### TASK DETAILS
Filter the listing below, keeping only the lines with the word "Rendered".

╭─ EXERCISE MATERIALS

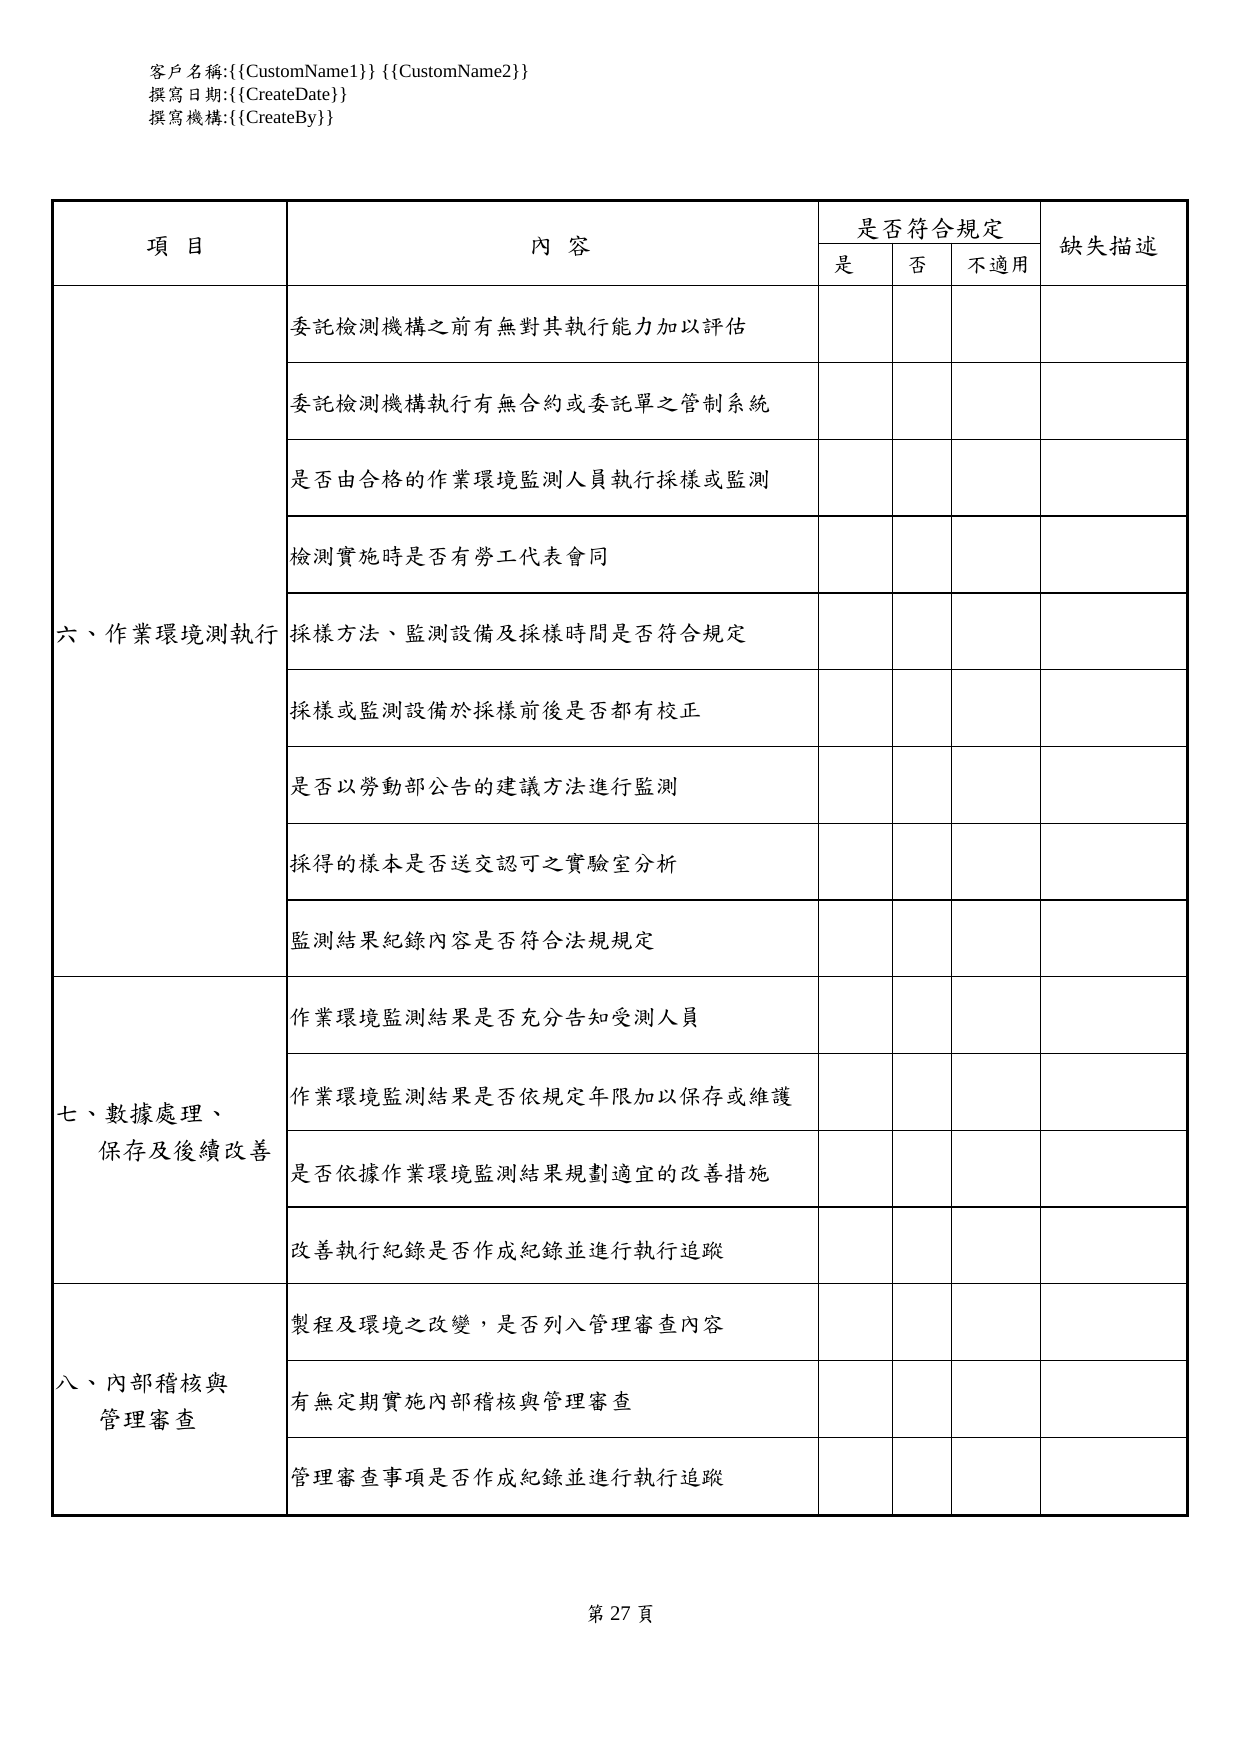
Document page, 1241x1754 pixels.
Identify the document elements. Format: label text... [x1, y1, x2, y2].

╰─
╭─ EXERCISE MATERIALS

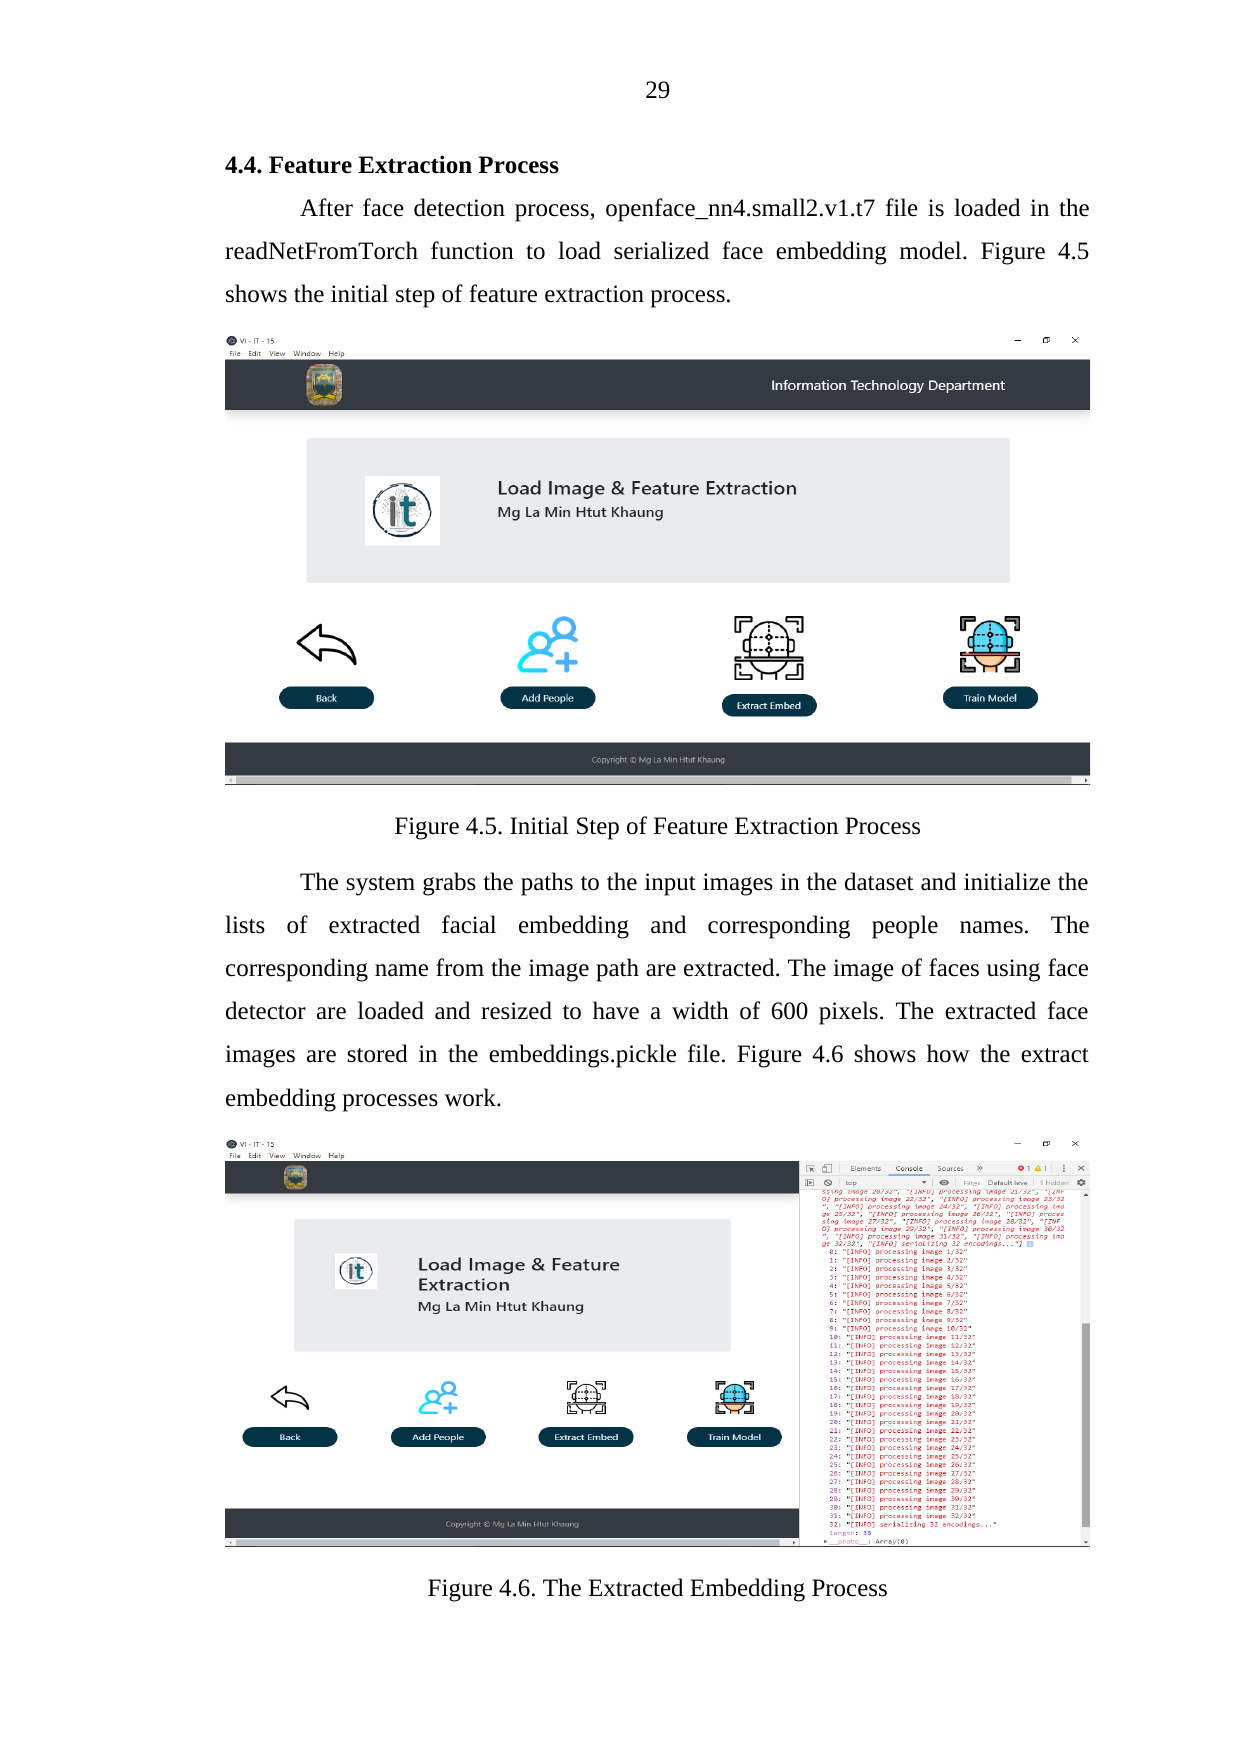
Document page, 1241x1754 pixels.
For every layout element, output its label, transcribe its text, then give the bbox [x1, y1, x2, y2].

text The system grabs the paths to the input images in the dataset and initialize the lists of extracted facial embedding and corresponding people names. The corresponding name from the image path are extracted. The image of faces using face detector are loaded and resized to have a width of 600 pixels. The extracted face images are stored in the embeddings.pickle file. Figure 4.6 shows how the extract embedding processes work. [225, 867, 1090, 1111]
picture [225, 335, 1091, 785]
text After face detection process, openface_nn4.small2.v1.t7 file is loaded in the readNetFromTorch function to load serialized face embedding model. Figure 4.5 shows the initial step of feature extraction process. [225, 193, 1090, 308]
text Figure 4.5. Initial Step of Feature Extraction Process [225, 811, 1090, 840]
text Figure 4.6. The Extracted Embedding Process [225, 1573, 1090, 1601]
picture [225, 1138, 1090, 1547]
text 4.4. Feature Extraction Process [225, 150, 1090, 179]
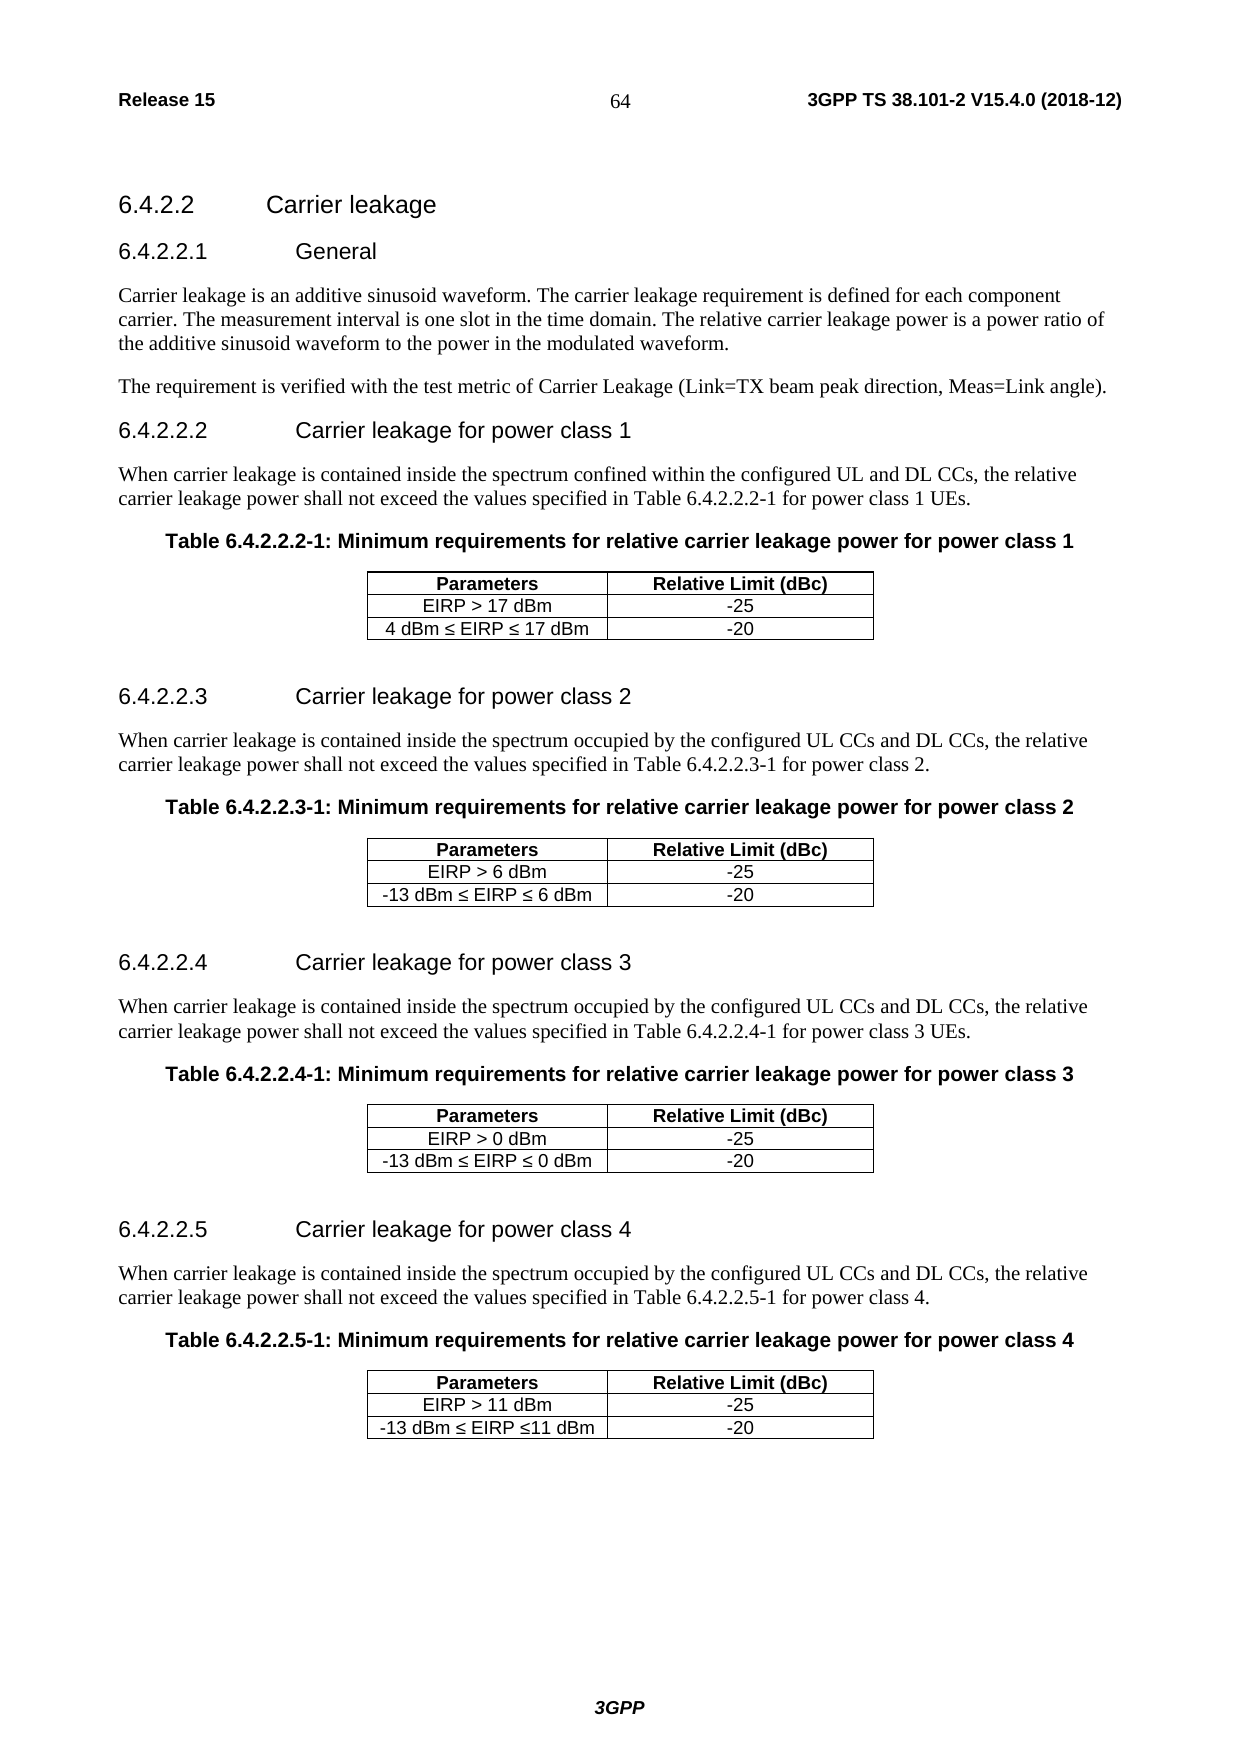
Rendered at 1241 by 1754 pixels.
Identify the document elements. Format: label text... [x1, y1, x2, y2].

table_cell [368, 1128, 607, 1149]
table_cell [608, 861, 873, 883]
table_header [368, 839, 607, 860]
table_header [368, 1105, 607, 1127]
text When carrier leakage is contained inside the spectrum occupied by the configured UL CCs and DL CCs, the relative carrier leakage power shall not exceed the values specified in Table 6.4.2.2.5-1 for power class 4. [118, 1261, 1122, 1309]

╰─
╭─ EXERCISE MATERIALS

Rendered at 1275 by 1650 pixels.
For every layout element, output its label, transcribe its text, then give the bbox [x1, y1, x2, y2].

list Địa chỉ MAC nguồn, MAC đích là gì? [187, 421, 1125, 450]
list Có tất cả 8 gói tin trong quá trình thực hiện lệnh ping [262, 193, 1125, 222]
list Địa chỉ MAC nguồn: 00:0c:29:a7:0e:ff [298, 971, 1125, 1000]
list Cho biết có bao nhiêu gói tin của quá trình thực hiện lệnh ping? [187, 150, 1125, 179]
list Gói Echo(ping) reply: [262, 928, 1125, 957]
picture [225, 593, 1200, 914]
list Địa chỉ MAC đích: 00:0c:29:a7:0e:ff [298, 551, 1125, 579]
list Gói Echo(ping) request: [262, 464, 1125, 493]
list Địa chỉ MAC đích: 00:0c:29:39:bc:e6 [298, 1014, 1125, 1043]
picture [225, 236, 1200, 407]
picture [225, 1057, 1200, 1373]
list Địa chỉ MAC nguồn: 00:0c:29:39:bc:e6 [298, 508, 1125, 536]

╰─

### RESULT BELOW
Rendered at 1241 by 1754 pixels.
Rendered at 1275 by 1650 pixels.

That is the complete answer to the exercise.